Regarding the homophobic bigot who posted her hate to Facebook after her gay coworker recommended her, in a growing number of large companies, that would be a fireable offense as hate speech. Yes, she's entitled to her bigoted opinion, but public spaces like Facebook reflect on her employer and they would not want to be associated with a public bigot. At a minimum, her post should've been reported to HR so they could discuss social media policies with her.

 

But, it depends on the company too. If y'all worked at a homophobic place like Hobby Lobby or Chikfila, then I doubt HR would've cared.

Posted
One lady with whom I worked and with whom I always had fun conversations was moving to another department and asked me if her future supervisor could call me for an informal recommendation and I agreed enthusiastically. A few days later, the supervisor called, and I told her how much I liked "A", how efficient she was at her job, how easy she was to work with, and how I'd miss her company. I subsequently saw a posting of hers on Facebook that read, "The white queer recommended me. I won't be sorry to say goodbye to his skinny ass."

 

And that was that.

 

My main take away from this incident is that the woman must be extremely stupid to assume that you would never see that posting. But as with everything else in this day and age, narcissism overrides all else. She simply HAD to make that thought known. HAD to!

 

My question - known to who? and WHY?? From the outset, I never understood the appeal of Facebook.

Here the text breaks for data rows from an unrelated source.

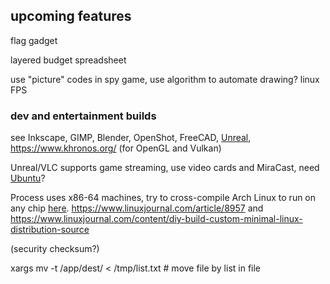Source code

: 
## upcoming features

flag gadget

layered budget spreadsheet

use "picture" codes in spy game, use algorithm to automate drawing? linux FPS


### dev and entertainment builds

see Inkscape, GIMP, Blender, OpenShot, FreeCAD, [Unreal](https://www.unrealengine.com), https://www.khronos.org/ (for OpenGL and Vulkan)

Unreal/VLC supports game streaming, use video cards and MiraCast, need [Ubuntu](http://www.ubuntu.com)?

Process uses x86-64 machines, try to cross-compile Arch Linux to run on any chip [here](https://archlinuxarm.org/wiki/Distcc_Cross-Compiling).
https://www.linuxjournal.com/article/8957 and https://www.linuxjournal.com/content/diy-build-custom-minimal-linux-distribution-source

(security checksum?)

xargs mv -t /app/dest/ < /tmp/list.txt # move file by list in file

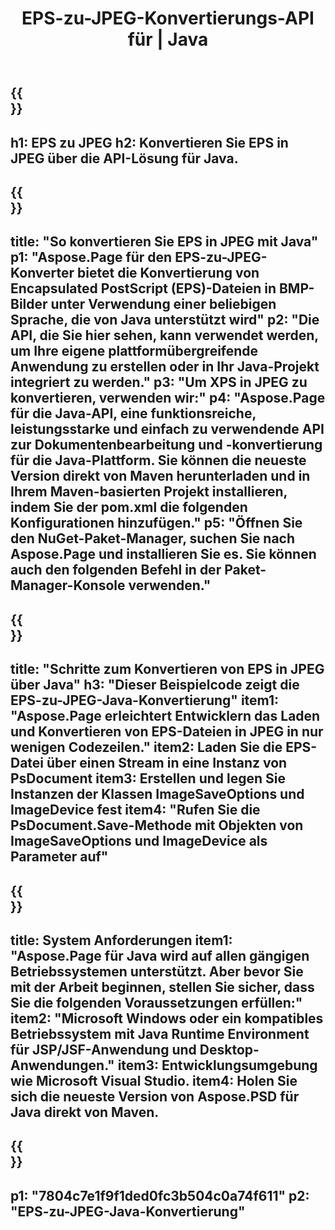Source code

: ﻿---
translation: true
template: /_templates/_conversion-child-java.md
title: EPS-zu-JPEG-Konvertierungs-API für | Java
url: /java/conversion/eps-to-jpeg/
description: Beispiel-Java-Konvertierungscode für das EPS-Format in eine JPEG-Datei. Verwenden Sie diesen Beispielcode, um EPS in JPEG in jeder Web- oder Desktop-Java-basierten Anwendung zu konvertieren.
informat: EPS
outformat: JPEG
otherformats: XPS PS
---

{{<section banner>}}
---
h1: EPS zu JPEG
h2: Konvertieren Sie EPS in JPEG über die API-Lösung für Java.
---

{{<section overview>}}
---
title: "So konvertieren Sie EPS in JPEG mit Java"
p1: "Aspose.Page für den EPS-zu-JPEG-Konverter bietet die Konvertierung von Encapsulated PostScript (EPS)-Dateien in BMP-Bilder unter Verwendung einer beliebigen Sprache, die von Java unterstützt wird"
p2: "Die API, die Sie hier sehen, kann verwendet werden, um Ihre eigene plattformübergreifende Anwendung zu erstellen oder in Ihr Java-Projekt integriert zu werden."
p3: "Um XPS in JPEG zu konvertieren, verwenden wir:"
p4: "Aspose.Page für die Java-API, eine funktionsreiche, leistungsstarke und einfach zu verwendende API zur Dokumentenbearbeitung und -konvertierung für die Java-Plattform. Sie können die neueste Version direkt von Maven herunterladen und in Ihrem Maven-basierten Projekt installieren, indem Sie der pom.xml die folgenden Konfigurationen hinzufügen."
p5: "Öffnen Sie den NuGet-Paket-Manager, suchen Sie nach Aspose.Page und installieren Sie es. Sie können auch den folgenden Befehl in der Paket-Manager-Konsole verwenden."
---

{{<section feature1>}}
---
title: "Schritte zum Konvertieren von EPS in JPEG über Java"
h3: "Dieser Beispielcode zeigt die EPS-zu-JPEG-Java-Konvertierung"
item1: "Aspose.Page erleichtert Entwicklern das Laden und Konvertieren von EPS-Dateien in JPEG in nur wenigen Codezeilen."
item2: Laden Sie die EPS-Datei über einen Stream in eine Instanz von PsDocument
item3: Erstellen und legen Sie Instanzen der Klassen ImageSaveOptions und ImageDevice fest
item4: "Rufen Sie die PsDocument.Save-Methode mit Objekten von ImageSaveOptions und ImageDevice als Parameter auf"
---

{{<section feature2>}}
---
title: System Anforderungen
item1: "Aspose.Page für Java wird auf allen gängigen Betriebssystemen unterstützt. Aber bevor Sie mit der Arbeit beginnen, stellen Sie sicher, dass Sie die folgenden Voraussetzungen erfüllen:"
item2: "Microsoft Windows oder ein kompatibles Betriebssystem mit Java Runtime Environment für JSP/JSF-Anwendung und Desktop-Anwendungen."
item3: Entwicklungsumgebung wie Microsoft Visual Studio.
item4: Holen Sie sich die neueste Version von Aspose.PSD für Java direkt von Maven.
---

{{<section gist>}}
---
p1: "7804c7e1f9f1ded0fc3b504c0a74f611"
p2: "EPS-zu-JPEG-Java-Konvertierung"
---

I simultaneously feel stupid for not 'getting it', and proud to have never succumbed to it's 'appeal'. As Betty White said, the more I know about it, it sounds like a complete waste of time. Back in the day, as I witnessed on many a 60s sitcom, only teenage girls kept diaries and they were mortified when the contents inevitably became known. Nowadays, everyone has to publicize every thought at all costs. What is that???